ETH-Präsident Joël Mesot über Weiterbildung
Fit fürs digitale Zeitalter

Joël Mesot ist Präsident der ETH. Der erste Romand in diesem Amt seit über 100 Jahren. In dieser Kolumne widmet er sich der Sicherheit im Internet.
Publiziert: 15.06.2019 um 14:52 Uhr
Der Physiker Joël Mesot ist seit über 100 Jahren der erste Präsident der ETH Zürich aus der Romandie.
Joël Mesot

Nennen wir sie Petra. Sie hat – 2029 – eben ihr CAS-Diplom als Spezia­listin für Augmented-Reality-­Anwendungen erhalten und wird das neu erworbene Wissen künftig für eine Warenkette einsetzen, wo sie personalisierte Reisen durch die virtuelle Produktewelt kreiert. Petra ist natürlich ebenso fiktiv, wie die Beschreibung ihres Berufsbildes spekulativ ist. Hingegen können zwei Annahmen in meinem Beispiel als gesichert gelten: Zum einen werden sich aus neuen Technologien neue Berufsprofile ergeben, und zum andern wird die Weiterbildung in der digitalen Welt zur ­Lebensaufgabe.

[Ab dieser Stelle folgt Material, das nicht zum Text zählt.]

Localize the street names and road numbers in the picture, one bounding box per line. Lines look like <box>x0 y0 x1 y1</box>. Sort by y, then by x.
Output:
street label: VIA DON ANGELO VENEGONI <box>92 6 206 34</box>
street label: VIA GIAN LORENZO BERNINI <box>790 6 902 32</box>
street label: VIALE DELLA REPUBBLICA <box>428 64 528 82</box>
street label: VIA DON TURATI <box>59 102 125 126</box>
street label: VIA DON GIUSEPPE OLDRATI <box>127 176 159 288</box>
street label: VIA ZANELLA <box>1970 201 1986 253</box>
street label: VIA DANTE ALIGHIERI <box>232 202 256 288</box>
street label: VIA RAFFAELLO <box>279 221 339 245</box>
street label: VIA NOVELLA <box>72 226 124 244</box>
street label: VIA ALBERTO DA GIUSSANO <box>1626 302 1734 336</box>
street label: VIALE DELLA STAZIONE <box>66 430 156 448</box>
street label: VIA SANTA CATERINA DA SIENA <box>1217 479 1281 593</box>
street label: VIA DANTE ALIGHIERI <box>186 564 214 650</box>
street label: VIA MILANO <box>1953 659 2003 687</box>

Digitale Weiterbildung ist eine Marktlücke

Diese Zukunft hat bereits begonnen, und das Weiterbildungs­angebot wächst. Neue Anbieter wie Coding-Akademien etwa ­haben eine Marktlücke entdeckt und vermitteln Programmierkenntnisse. Auch für eine technische Hochschule wird das ­Thema wichtiger, weshalb die ETH den Bereich der Weiter­bildung vor einem Jahr neu ­gebündelt hat. Seit 2015 ist die Zahl der Weiterbildungsangebote von 30 auf 52 angewachsen, acht ­weitere Programme sind in Vorbereitung. Darunter Zertifi­kate (CAS), Diplome (DAS) oder ­Master of Advanced Studies (MAS). Die Themenpalette ist – der technologischen Entwicklung gehorchend – ausgeweitet worden und umfasst Angebote in ­Cybersecurity, Datenwissenschaft oder Zertifikationslehrgänge wie International Policy and Advo­cacy.

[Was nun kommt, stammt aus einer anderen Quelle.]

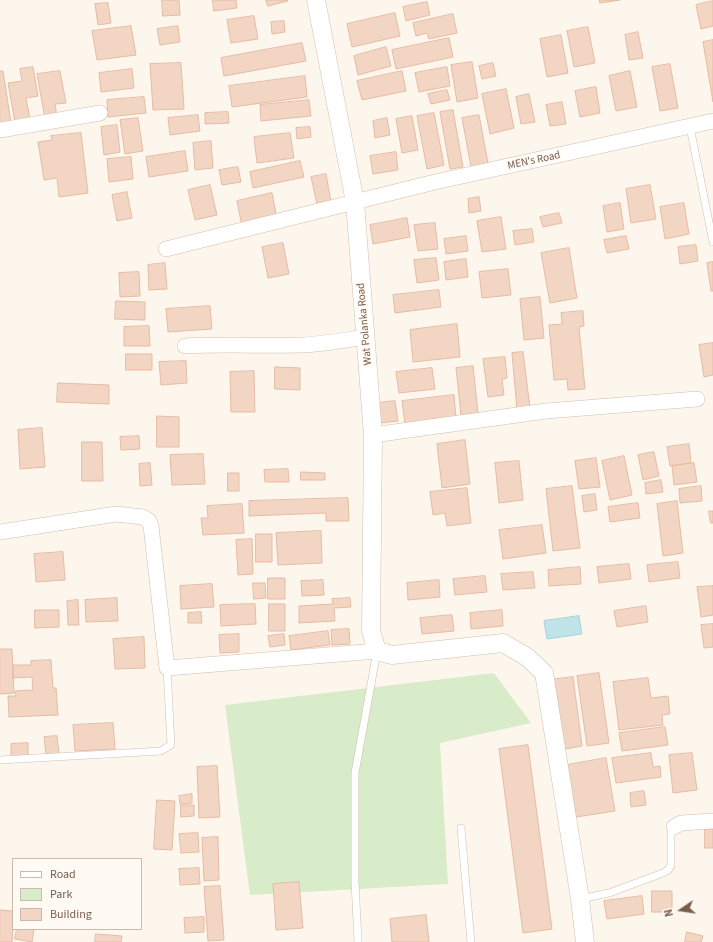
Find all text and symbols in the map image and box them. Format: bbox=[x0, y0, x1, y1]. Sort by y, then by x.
street label: MEN's Road bbox=[506, 149, 562, 173]
street label: Wat Polanka Road bbox=[355, 282, 375, 366]
legend bbox=[12, 858, 142, 930]
text: Road bbox=[50, 866, 76, 883]
text: Park bbox=[50, 886, 72, 903]
north arrow bbox=[661, 890, 701, 930]
text: Building bbox=[50, 906, 92, 923]
text: N bbox=[661, 908, 677, 918]

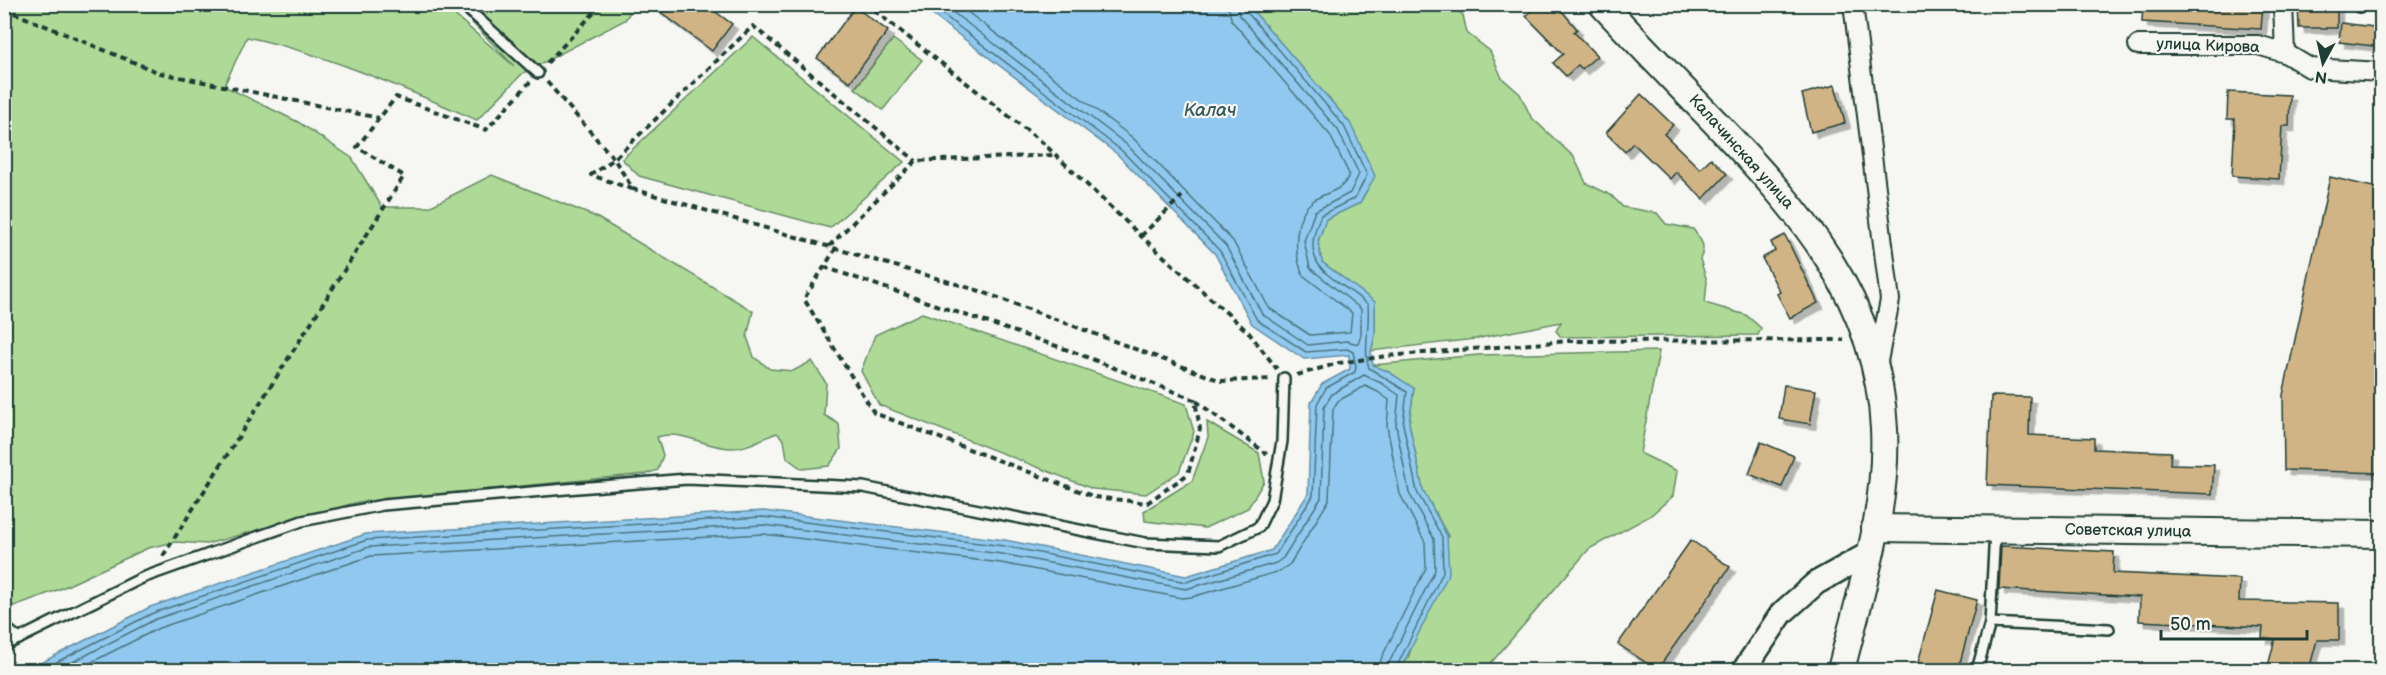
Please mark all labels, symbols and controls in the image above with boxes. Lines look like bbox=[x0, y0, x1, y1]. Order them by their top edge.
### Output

Mehr noch als in der Grundausbildung versucht man in der Weiterbildung auf die raschen ­beruflichen und wirtschaftlichen Entwicklungen zu reagieren. Dazu zwei Beispiele. Das erste ist ein neues Sabbatical (CAS) für qualifizierte technische Fach-­kräfte mit mehrjähriger Industrieerfahrung. Das Angebot ist massgeschneidert. Es kann eine Person oder eine Gruppe umfassen, kann zwei oder mehrere ­Monate dauern. Mentoren stehen aus mehr als 70 Forschungsgruppen zur Verfügung. Ein Kerngedanke des Sabbatical ist, dass sich Kursteilnehmende an Forschungsarbeiten beteiligen und Lehrveranstaltungen besuchen und dass die Mentoren der ETH ­ihrerseits von den Erfahrungen und dem Industrie-Know-how profitieren. Wissen soll in beide Richtungen fliessen.

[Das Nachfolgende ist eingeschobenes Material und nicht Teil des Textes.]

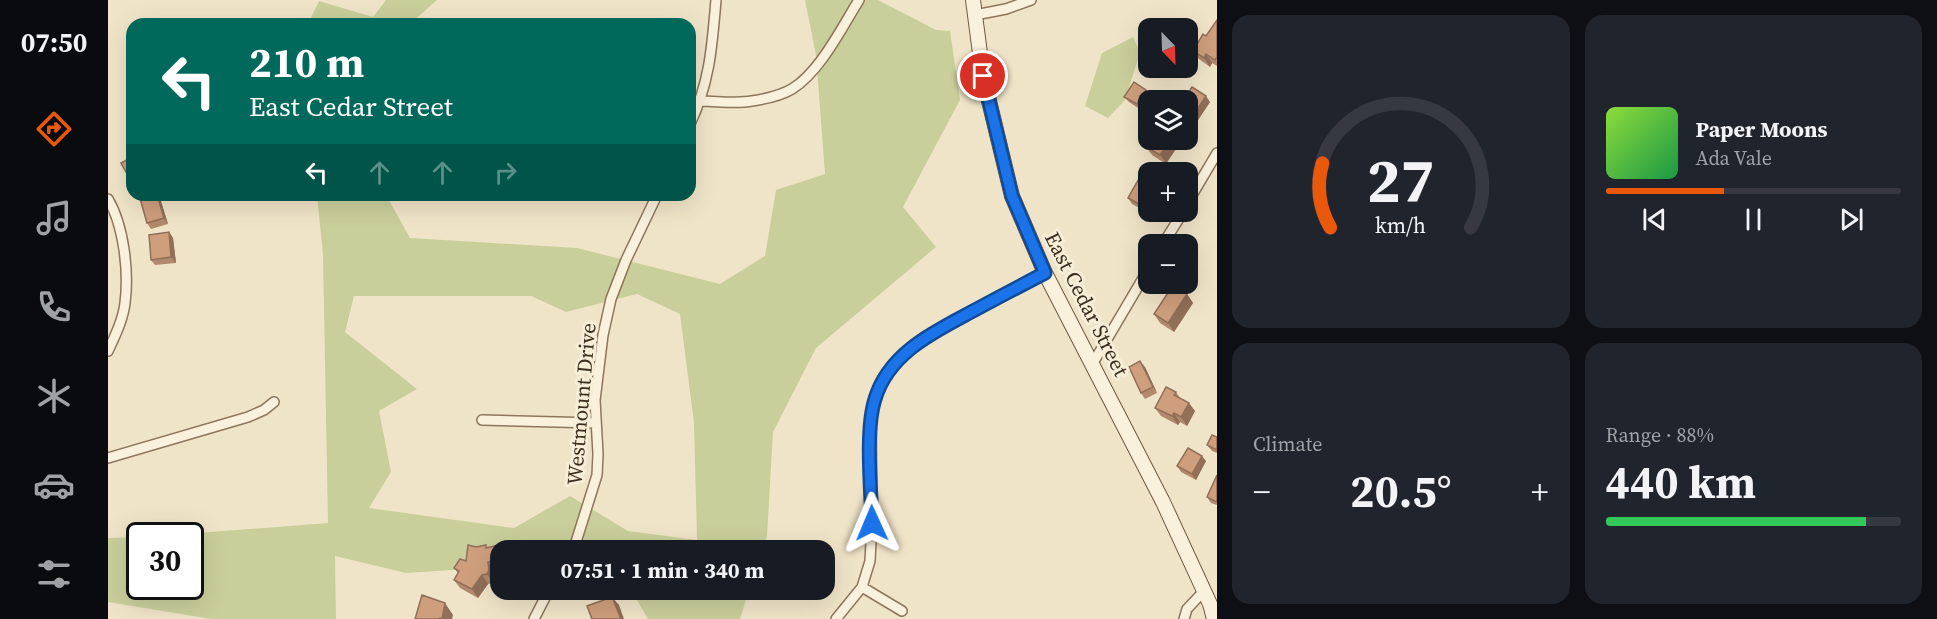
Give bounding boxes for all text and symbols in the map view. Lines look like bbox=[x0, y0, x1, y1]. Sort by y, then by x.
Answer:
north arrow bbox=[1138, 18, 1198, 78]
map controls bbox=[1138, 18, 1198, 294]
text: 07:50 bbox=[21, 24, 87, 61]
text: 210 m bbox=[249, 33, 364, 91]
icon: left bbox=[150, 42, 228, 120]
pin bbox=[957, 50, 1008, 101]
icon: arrive bbox=[966, 59, 999, 92]
text: East Cedar Street bbox=[249, 88, 453, 125]
button: layers bbox=[1138, 90, 1198, 150]
icon: directions bbox=[33, 108, 75, 150]
text: Paper Moons bbox=[1696, 114, 1828, 144]
text: 27 bbox=[1367, 138, 1435, 224]
text: Ada Vale bbox=[1696, 144, 1772, 172]
icon: left bbox=[300, 156, 333, 189]
icon: ahead bbox=[363, 156, 396, 189]
icon: ahead bbox=[426, 156, 459, 189]
icon: right bbox=[489, 156, 522, 189]
button: + bbox=[1138, 162, 1198, 222]
icon: music bbox=[33, 197, 75, 239]
icon: previous bbox=[1638, 203, 1671, 236]
icon: pause bbox=[1737, 203, 1770, 236]
icon: next bbox=[1835, 203, 1868, 236]
text: km/h bbox=[1375, 212, 1426, 241]
street label: East Cedar Street bbox=[1038, 227, 1136, 381]
button: − bbox=[1138, 234, 1198, 294]
icon: phone bbox=[33, 286, 75, 328]
street label: Westmount Drive bbox=[559, 322, 603, 486]
icon: climate bbox=[33, 375, 75, 417]
text: Range · 88% bbox=[1606, 421, 1714, 449]
text: Climate bbox=[1253, 430, 1322, 458]
text: 440 km bbox=[1606, 451, 1756, 513]
text: 20.5° bbox=[1350, 460, 1451, 522]
icon: car bbox=[33, 464, 75, 506]
text: − bbox=[1253, 469, 1271, 514]
text: + bbox=[1531, 469, 1549, 514]
position arrow bbox=[840, 491, 904, 555]
speed limit sign: 30 bbox=[126, 522, 204, 600]
icon: filters bbox=[33, 553, 75, 595]
text: 07:51 · 1 min · 340 m bbox=[561, 555, 764, 585]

Lebenslanges Lernen wird Pflicht

Ein zweites Angebot, das diesen Herbst beginnt, richtet sich an Personen aus dem Management ohne technisch-naturwissenschaftlichen Hintergrund. Das MAS-Programm «Applied Technology» soll Führungskräften ein besseres Verständnis von Informations­systemen und technischen Entwicklungen geben, die den ­Rahmen bilden für Innovationen, sei dies in einer grossen Firma oder einem KMU. So wie sich ­Ingenieure in einer Zweitaus­bildung das nötige Management-Rüstzeug holen, sollen hier ­Führungskräfte die wesentlichen ­Treiber der Digitalisierung verstehen und sich zunutze machen können. Es gibt inzwischen viele Studien über die Auswirkungen des digitalen Wandels auf die Arbeitswelt. Während die einen die ­Gefahren betonen, sehen andere Chancen, dass mehr neue Stellen entstehen als alte wegfallen. Um diese Chancen nutzen zu können, braucht es die Bereitschaft, sich auf lebenslanges Lernen einzulassen. Aber auch eine Personalentwicklung, die Mitarbeitende mit gezielter Weiterbildung fit hält für den Arbeitsmarkt.